Between 1954 and 2016, North Carolina was hit by 19 hurricanes severe enough to produce a federal disaster declaration, about one every three years. By contrast, four hurricanes have cleared that bar since 2018.

Leonard described Fair Bluff’s hopeful plan: Buy the ruined stores downtown, tear them down, clean up the land and turn it into a park that can flood safely. Build a new downtown a few blocks east on land is less likely to flood. Rebuild, revive and regain what has been lost.

But the town cannot afford any of it.

“We were a small town before the hurricanes; we’re much smaller after the hurricanes,” Leonard said. The median household income is $20,000 a year; many residents are retired, and just one-third have jobs. “Fair Bluff’s recovery will go as far as someone else’s money will take us.”

‘Ain’t Gonna Be That Many People on This Street’

That strategy has half-worked. The town won grants to rebuild in bits and pieces, repairing some roads and the drinking water system. Last spring, the Economic Development Administration, part of the U.S. Department of Commerce, announced $4.8 million to build a small business center. A company that makes pipes has said it would open a factory in Fair Bluff.

But clearing the old downtown could cost $10 million — money Fair Bluff does not have, Leonard said. And while the EDA is funding a new commercial building, other federal agencies are paying for residents to leave — residents who might have been customers for those new shops.

After Hurricane Matthew, the Federal Emergency Management Agency is paying to buy 34 houses in the town to demolish them — a process that can take years. Only 14 have been purchased so far; the rest should be sold sometime in the next year. FEMA’s rules require that no new homes be constructed on that property, taking it off the real estate tax rolls.

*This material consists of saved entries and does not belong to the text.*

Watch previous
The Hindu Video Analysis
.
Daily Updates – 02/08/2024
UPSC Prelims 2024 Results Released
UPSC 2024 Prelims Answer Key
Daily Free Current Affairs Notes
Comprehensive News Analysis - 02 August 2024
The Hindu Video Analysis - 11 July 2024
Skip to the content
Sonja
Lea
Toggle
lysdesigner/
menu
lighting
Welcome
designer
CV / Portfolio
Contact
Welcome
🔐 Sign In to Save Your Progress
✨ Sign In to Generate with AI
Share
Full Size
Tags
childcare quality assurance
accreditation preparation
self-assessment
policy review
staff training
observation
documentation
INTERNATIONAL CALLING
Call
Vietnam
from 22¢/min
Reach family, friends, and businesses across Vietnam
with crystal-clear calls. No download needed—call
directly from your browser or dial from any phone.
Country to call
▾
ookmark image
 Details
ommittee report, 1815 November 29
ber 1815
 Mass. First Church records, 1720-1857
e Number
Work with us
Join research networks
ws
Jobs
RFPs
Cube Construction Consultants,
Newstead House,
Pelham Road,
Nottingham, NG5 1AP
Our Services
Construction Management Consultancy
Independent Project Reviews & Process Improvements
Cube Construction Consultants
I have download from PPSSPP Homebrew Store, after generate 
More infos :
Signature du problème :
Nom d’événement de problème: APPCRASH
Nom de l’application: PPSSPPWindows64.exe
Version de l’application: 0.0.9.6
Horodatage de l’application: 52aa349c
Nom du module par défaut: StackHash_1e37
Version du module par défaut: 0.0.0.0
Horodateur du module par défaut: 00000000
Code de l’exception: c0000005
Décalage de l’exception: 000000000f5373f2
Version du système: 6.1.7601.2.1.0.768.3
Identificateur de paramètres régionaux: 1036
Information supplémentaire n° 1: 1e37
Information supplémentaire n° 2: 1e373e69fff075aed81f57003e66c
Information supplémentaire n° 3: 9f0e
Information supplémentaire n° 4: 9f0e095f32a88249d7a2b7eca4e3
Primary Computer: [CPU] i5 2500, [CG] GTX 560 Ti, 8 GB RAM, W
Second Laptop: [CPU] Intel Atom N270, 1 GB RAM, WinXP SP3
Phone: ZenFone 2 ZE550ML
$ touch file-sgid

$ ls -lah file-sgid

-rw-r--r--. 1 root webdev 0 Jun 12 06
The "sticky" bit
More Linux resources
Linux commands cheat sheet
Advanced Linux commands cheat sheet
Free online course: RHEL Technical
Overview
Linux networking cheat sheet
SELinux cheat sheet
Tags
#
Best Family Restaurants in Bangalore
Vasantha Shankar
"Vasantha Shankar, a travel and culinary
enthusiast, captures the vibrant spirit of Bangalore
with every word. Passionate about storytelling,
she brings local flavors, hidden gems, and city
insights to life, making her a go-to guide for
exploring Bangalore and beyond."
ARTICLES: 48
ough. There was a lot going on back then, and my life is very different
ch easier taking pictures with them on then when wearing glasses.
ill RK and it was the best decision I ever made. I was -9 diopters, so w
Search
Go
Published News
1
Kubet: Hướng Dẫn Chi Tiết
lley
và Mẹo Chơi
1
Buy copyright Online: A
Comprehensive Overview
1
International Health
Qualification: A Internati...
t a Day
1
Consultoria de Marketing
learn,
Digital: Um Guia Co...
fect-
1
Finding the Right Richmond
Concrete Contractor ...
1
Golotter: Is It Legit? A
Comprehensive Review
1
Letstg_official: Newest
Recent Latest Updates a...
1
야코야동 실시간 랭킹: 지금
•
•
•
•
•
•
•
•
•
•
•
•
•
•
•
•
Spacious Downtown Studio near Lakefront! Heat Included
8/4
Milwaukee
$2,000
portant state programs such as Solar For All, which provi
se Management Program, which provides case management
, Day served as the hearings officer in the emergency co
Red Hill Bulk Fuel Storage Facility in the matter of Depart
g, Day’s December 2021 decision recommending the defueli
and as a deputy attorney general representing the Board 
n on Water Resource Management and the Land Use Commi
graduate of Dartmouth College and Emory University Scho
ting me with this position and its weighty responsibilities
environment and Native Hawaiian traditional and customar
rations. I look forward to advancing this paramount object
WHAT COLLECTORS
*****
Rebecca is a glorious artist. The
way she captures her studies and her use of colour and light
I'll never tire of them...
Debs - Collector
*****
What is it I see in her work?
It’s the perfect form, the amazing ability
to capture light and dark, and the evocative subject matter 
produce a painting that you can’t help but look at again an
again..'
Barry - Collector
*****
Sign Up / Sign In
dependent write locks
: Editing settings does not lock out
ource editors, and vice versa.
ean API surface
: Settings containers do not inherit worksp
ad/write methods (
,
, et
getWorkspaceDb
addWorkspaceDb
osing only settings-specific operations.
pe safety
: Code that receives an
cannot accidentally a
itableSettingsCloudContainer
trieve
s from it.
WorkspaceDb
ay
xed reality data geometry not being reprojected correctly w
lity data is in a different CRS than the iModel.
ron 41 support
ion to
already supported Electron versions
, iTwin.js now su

Buyouts protect people by getting them out of homes likely to flood, said David Maurstad, head of insurance and mitigation at FEMA. But he acknowledged it makes it harder for towns to stay economically viable. “That’s a real challenge for communities,” he said.

State officials offered to buy another 35 houses in Fair Bluff, this time with money from the U.S. Department of Housing and Urban Development. To persuade the town, the officials brought a map with a shaded area, showing the homes they said could not reasonably be protected against future floods.

Those homeowners, the state argued, should have the chance to leave.

The shaded area covered nine blocks in the middle of town. It would have carved a hole in Fair Bluff, which is only 3 square miles, setting aside land that could never be rebuilt upon. The town refused.

More buyouts would make it even harder for the town to survive financially, Leonard said. “Those folks have decided to stay in Fair Bluff,” he said. “Who are we to say, ‘We want you to leave?’”

But in interviews, some residents said that if another storm struck, they would not come back.